Consumers are uncertain about personal finances and the economy
By many measures, the U.S. economy is on an impressive run: a streak of 103 consecutive months of employment growth; over 21 million jobs added since the end of the Great Recession; the unemployment rate at a 50-year low. Still, most consumers remain uninspired by the economy.
When asked in a May 2019 survey to describe the current state of the U.S. economy, a majority of adults (54 percent) gave it ratings of either fair or poor. Only 43 percent say the economy is in excellent or good shape.
The generational differences are stark. Gen Xers are the most bullish, with 54 percent giving the economy ratings of excellent or good. Baby boomers are split down the middle, with equal proportions giving positive and negative ratings.
In contrast, millennials are decidedly negative about the economy. Only 34 percent of millennials describe the economy as excellent or good, while 63 percent give ratings of fair or poor.
When it comes to their personal economies, consumer sentiment isn’t much different. Overall, 46 percent say their personal finances are in either excellent or good condition. Fifty-three percent of adults describe their personal finances as either fair or poor.

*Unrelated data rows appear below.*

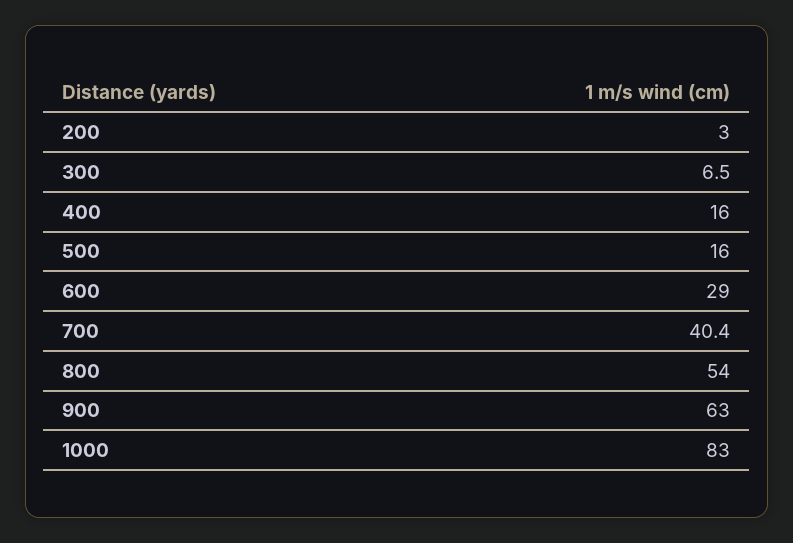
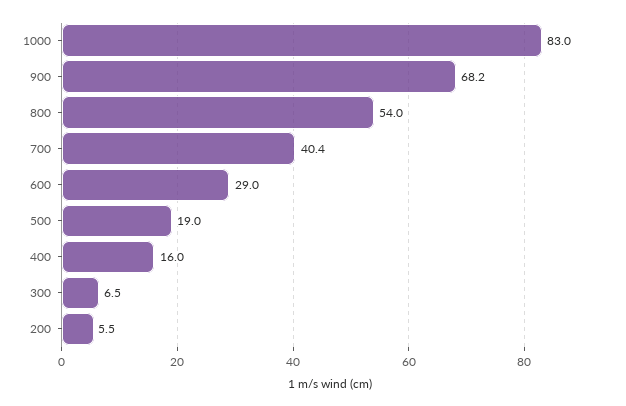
200: 3 -> 5.5
500: 16 -> 19
900: 63 -> 68.2

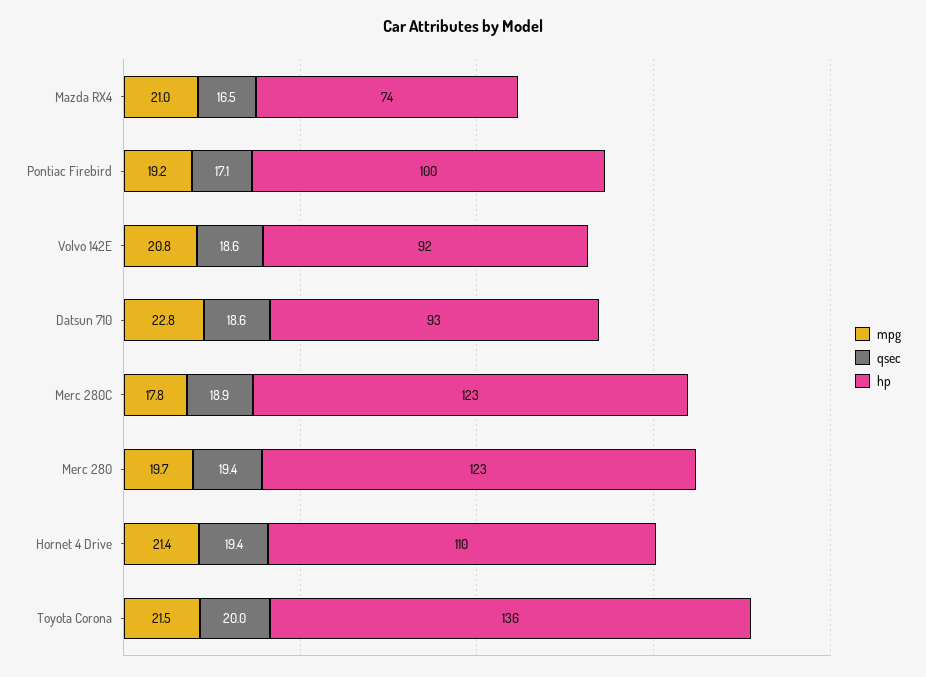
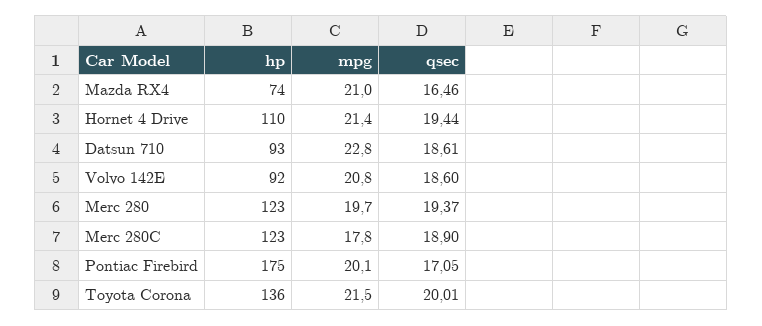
mpg, Pontiac Firebird: 19.2 -> 20.1
hp, Pontiac Firebird: 100 -> 175

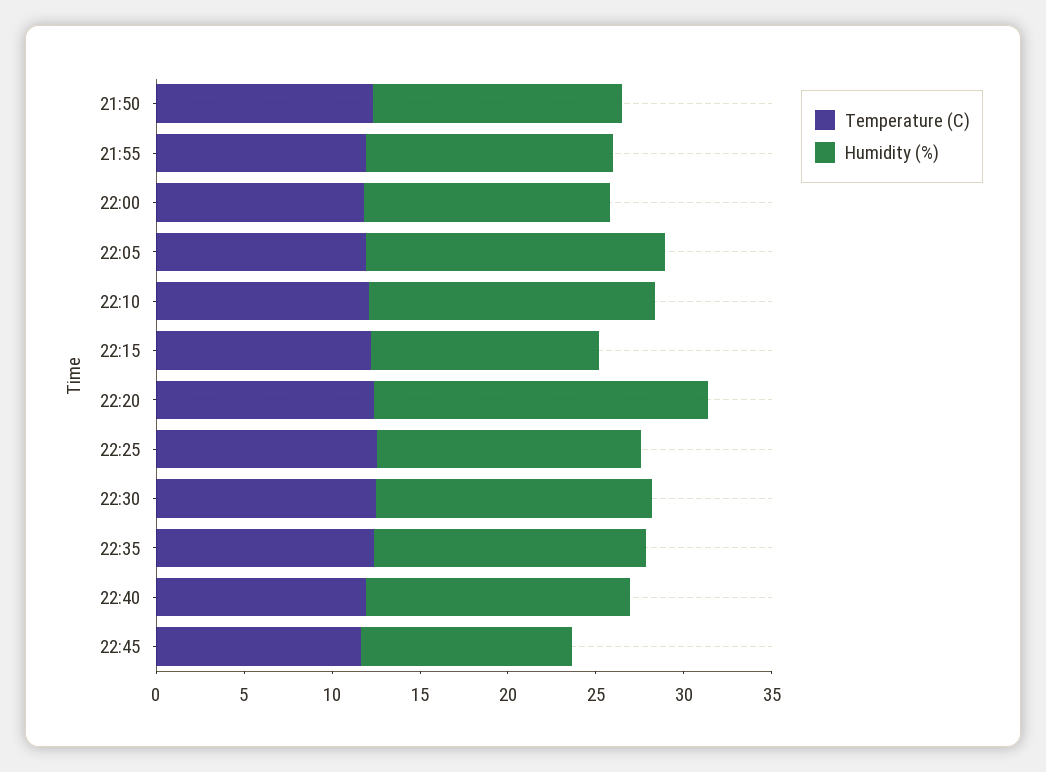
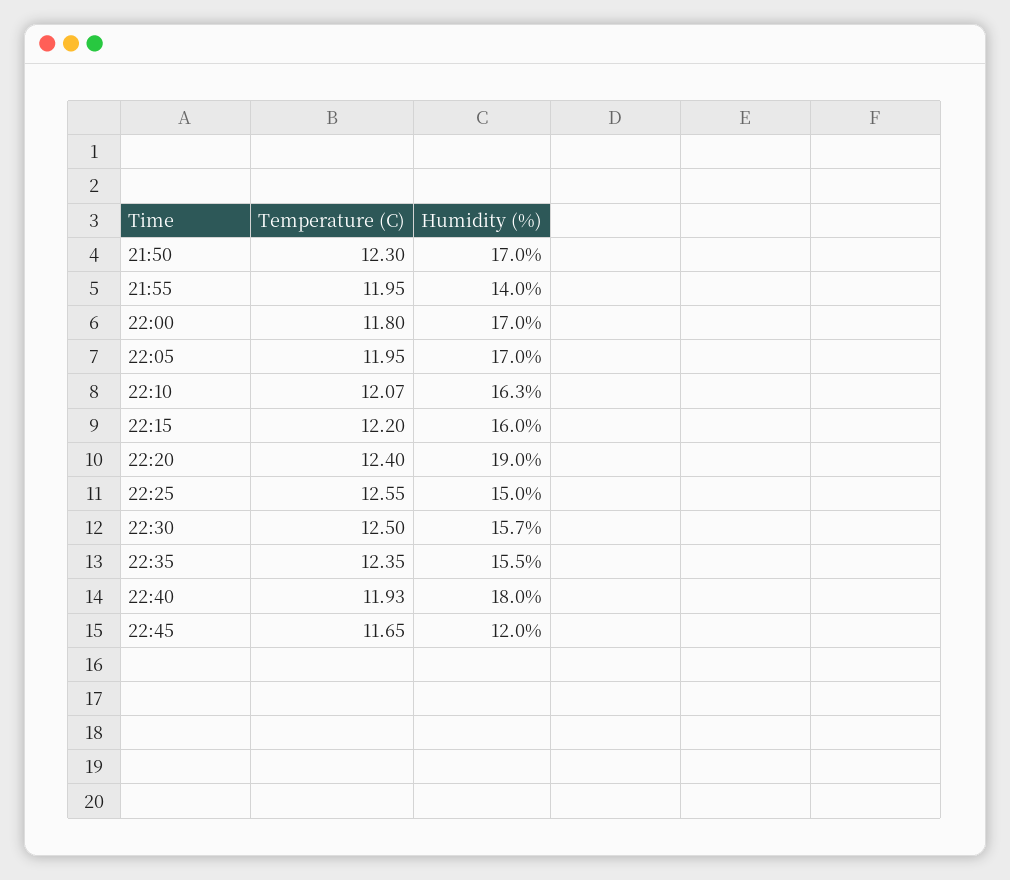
Humidity (%), 21:50: 14 -> 17
Humidity (%), 22:00: 14 -> 17
Humidity (%), 22:15: 13 -> 16
Humidity (%), 22:40: 15 -> 18

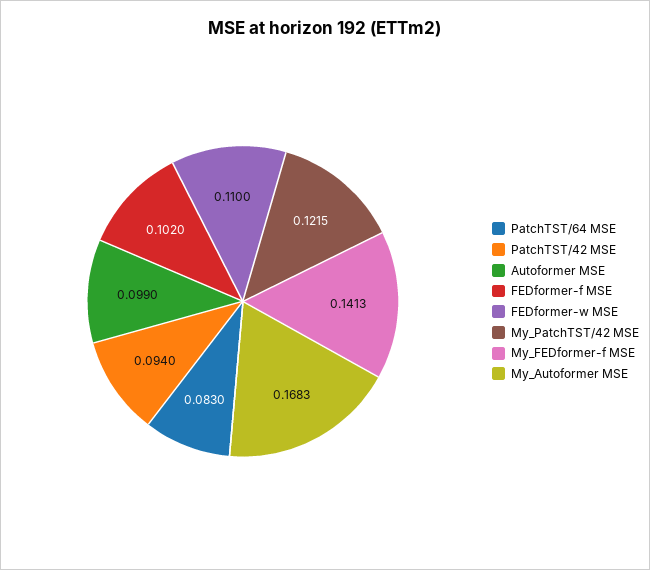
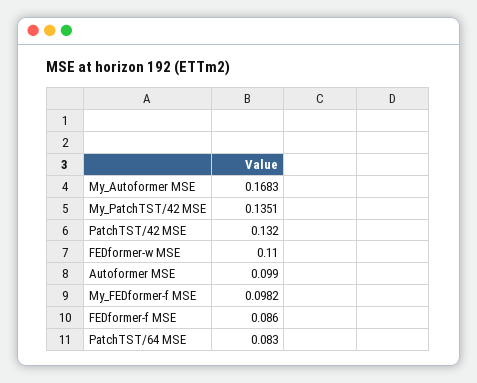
PatchTST/42 MSE: 0.094 -> 0.132
FEDformer-f MSE: 0.102 -> 0.086
My_PatchTST/42 MSE: 0.1215 -> 0.1351
My_FEDformer-f MSE: 0.1413 -> 0.0982

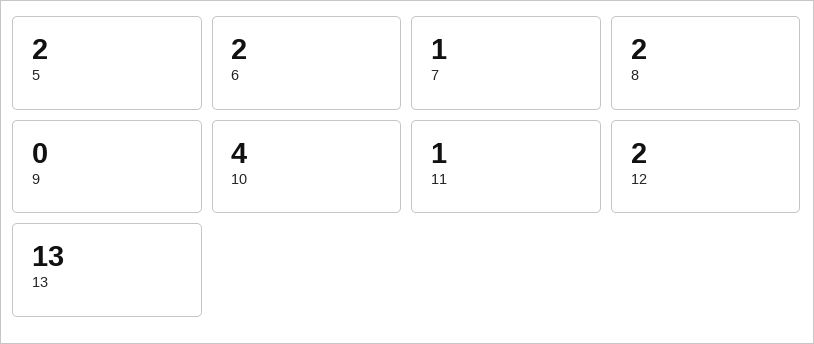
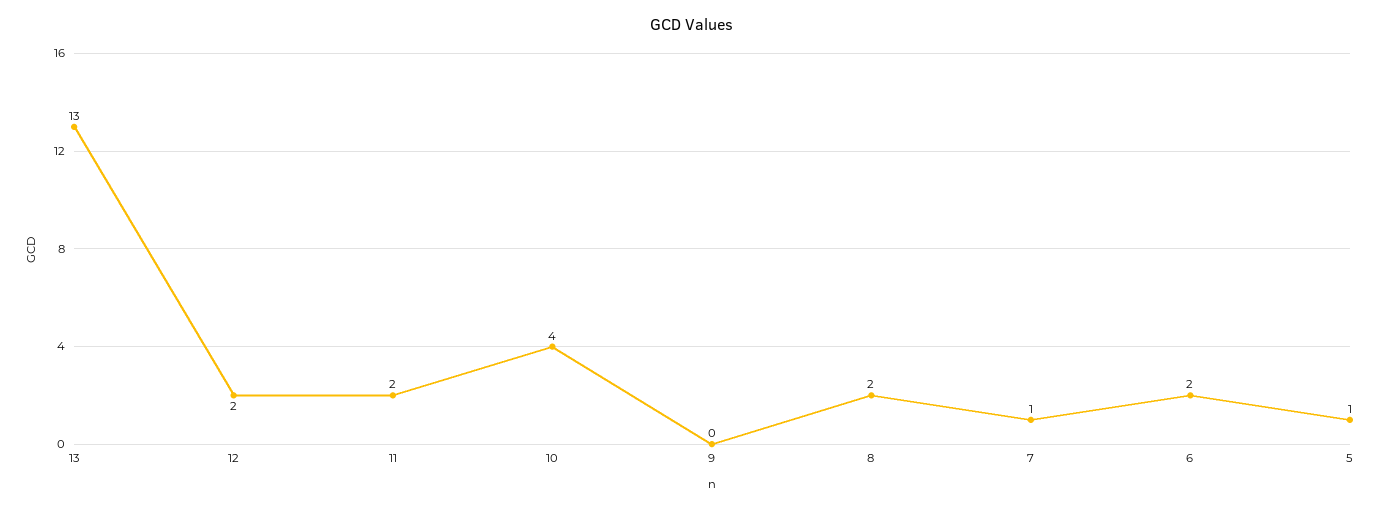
5: 2 -> 1
11: 1 -> 2

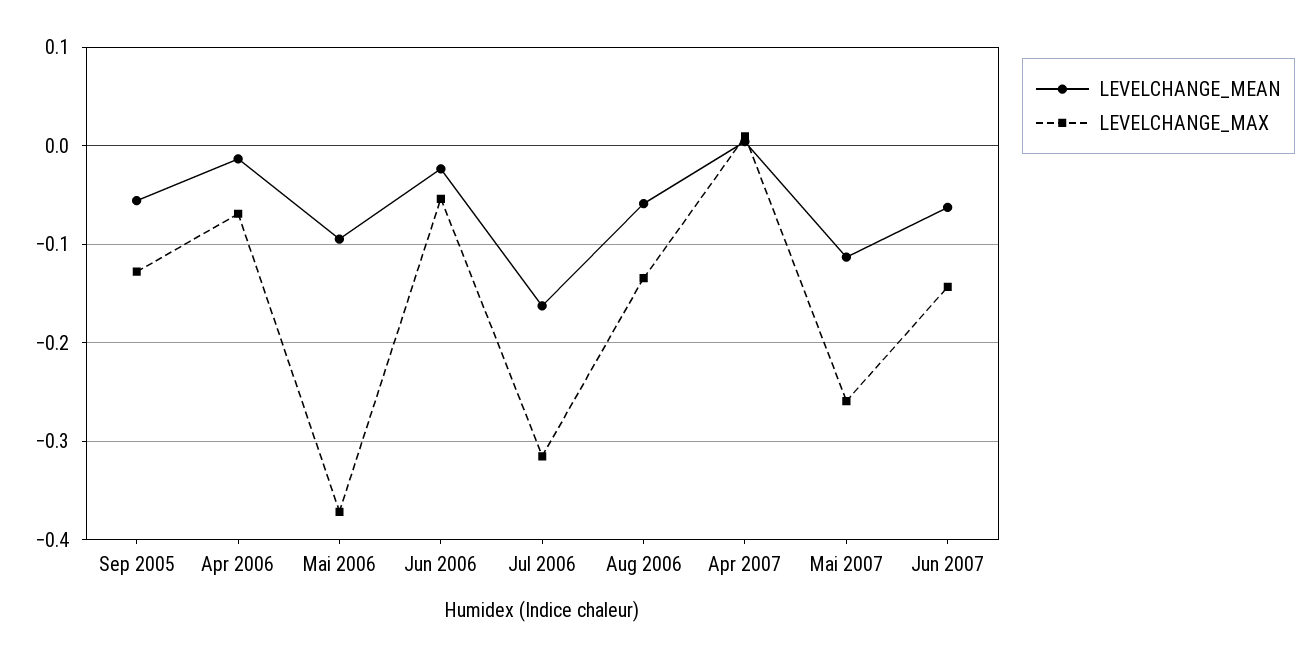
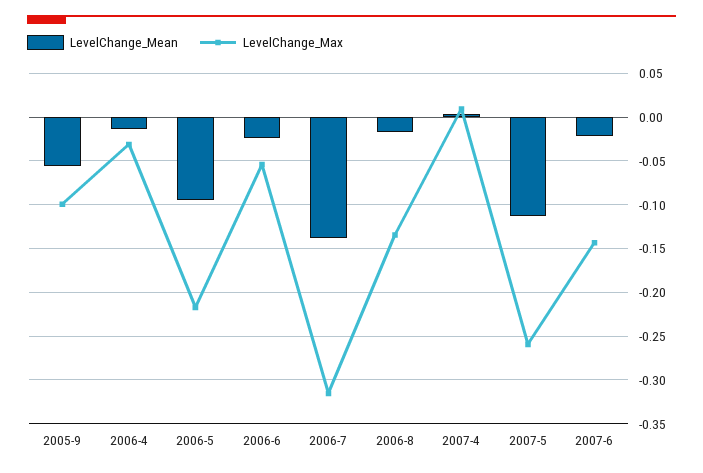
LEVELCHANGE_MAX, Sep 2005: -0.13 -> -0.1
LEVELCHANGE_MAX, Apr 2006: -0.07 -> -0.03
LEVELCHANGE_MAX, Mai 2006: -0.37 -> -0.22
LEVELCHANGE_MEAN, Jul 2006: -0.16 -> -0.14
LEVELCHANGE_MEAN, Aug 2006: -0.06 -> -0.02
LEVELCHANGE_MEAN, Jun 2007: -0.06 -> -0.02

Like the economy, Gen Xers are the most positive, with 57 percent giving their finances ratings of excellent or good. Once again, baby boomers are split down the middle. Among millennials, only 37 percent say their personal finances are in either excellent or good condition, while 62 percent gave fair/poor ratings.
It remains to be seen if this uncertainty impacts spending patterns, particularly among millennials.